Dès que la lourde porte insonorisée des toilettes s'est refermée derrière nous, son attitude a changé. Le masque d'inquiétude est tombé, révélant la jalousie brute et hideuse qui se cachait dessous.
Elle m'a projetée contre le comptoir en marbre, violemment. Ma tête a heurté le bord du lavabo avec un bruit sourd et écœurant. Des étoiles ont explosé derrière mes yeux, et le goût métallique du sang a rempli ma bouche.
« Tu penses vraiment pouvoir rivaliser avec moi ? » a-t-elle craché, son visage tordu de mépris. « Il m'aime. Il m'a toujours aimée. Tu n'es rien. Une pâle copie. Un bouche-trou. »
Elle s'est penchée, sa voix un murmure venimeux. « Il ne te garde que par pitié. Parce que tu es une petite orpheline pathétique qui n'a nulle part où aller. Mais ton temps est écoulé.

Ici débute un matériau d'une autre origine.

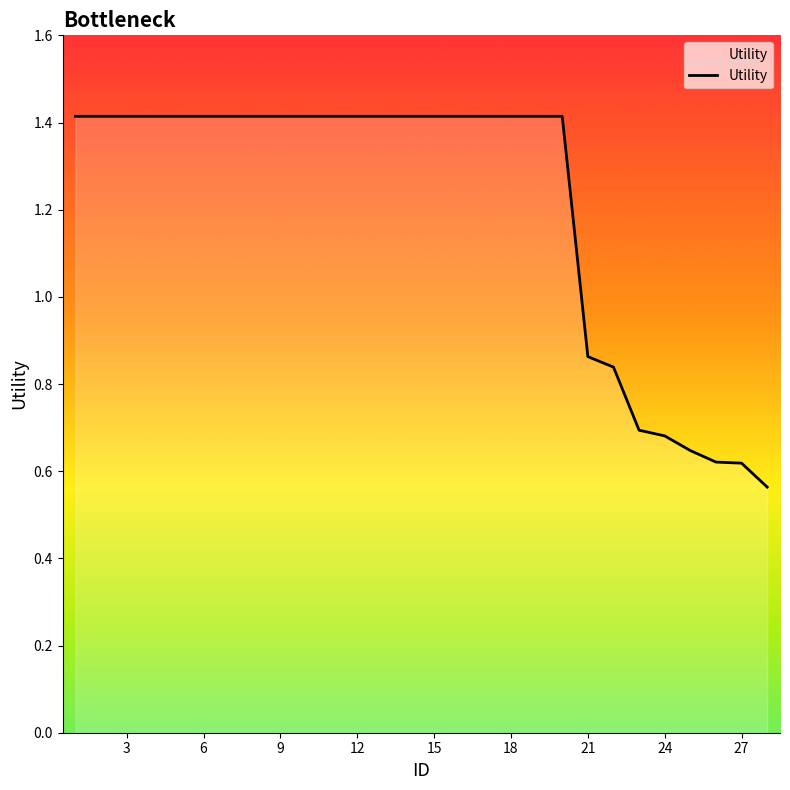

What is the maximum value shown in the chart?

1.4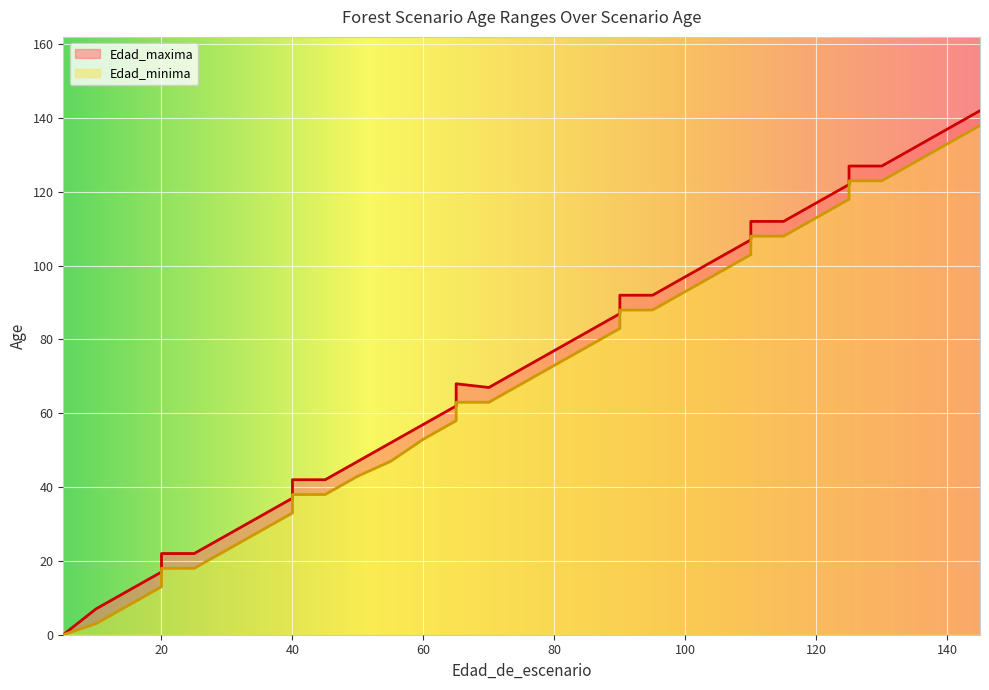

Rank the categories by Edad_minima value from lowest to highest.

5, 5, 10, 15, 20, 20, 25, 30, 35, 40, 40, 45, 50, 55, 60, 65, 65, 70, 75, 80, 85, 90, 90, 95, 100, 105, 110, 110, 115, 120, 125, 125, 130, 135, 140, 145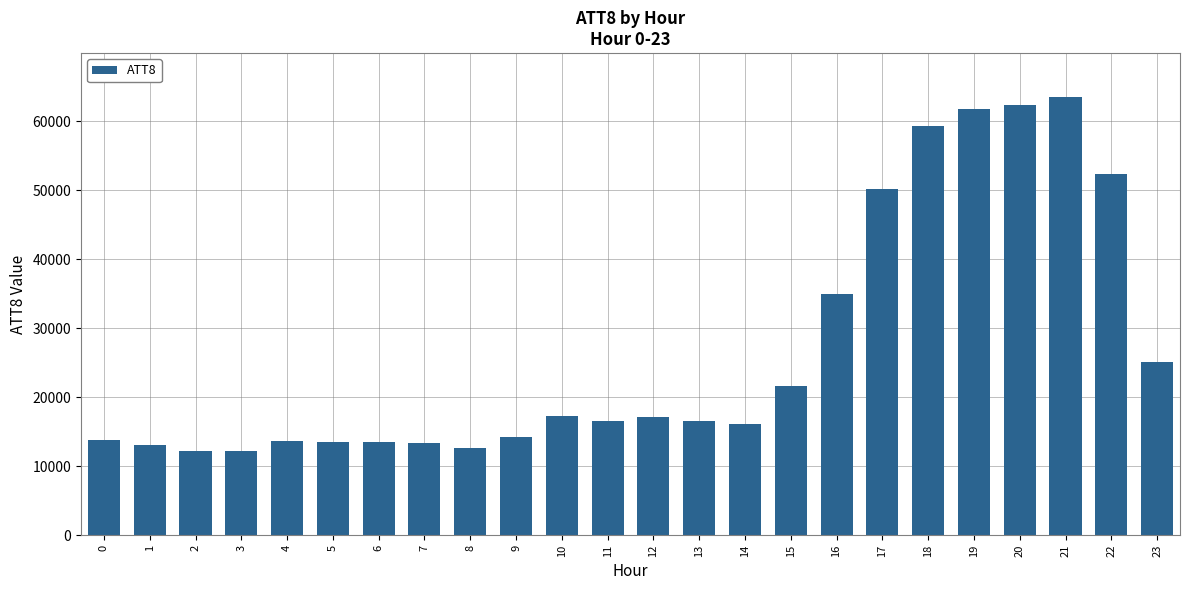

What is the smallest value displayed?

12200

Pars. Sors de sa vie, ou je te ferai regretter d'être née. »
Ma tête tournait, ma gorge se fermait. « Je le ferai », ai-je réussi à murmurer, les mots à peine audibles. « Je partirai. »
Elle a ri, un son cruel et aigu. « Oh, tu le feras. Mais d'abord, tu vas voir à quel point tu comptes peu pour lui. Tu vas le regarder me choisir, encore et encore, jusqu'à ce que ce soit gravé dans ton âme sans valeur. »
Une prémonition soudaine et terrifiante m'a envahie. Elle ne faisait pas que menacer. Elle faisait une promesse.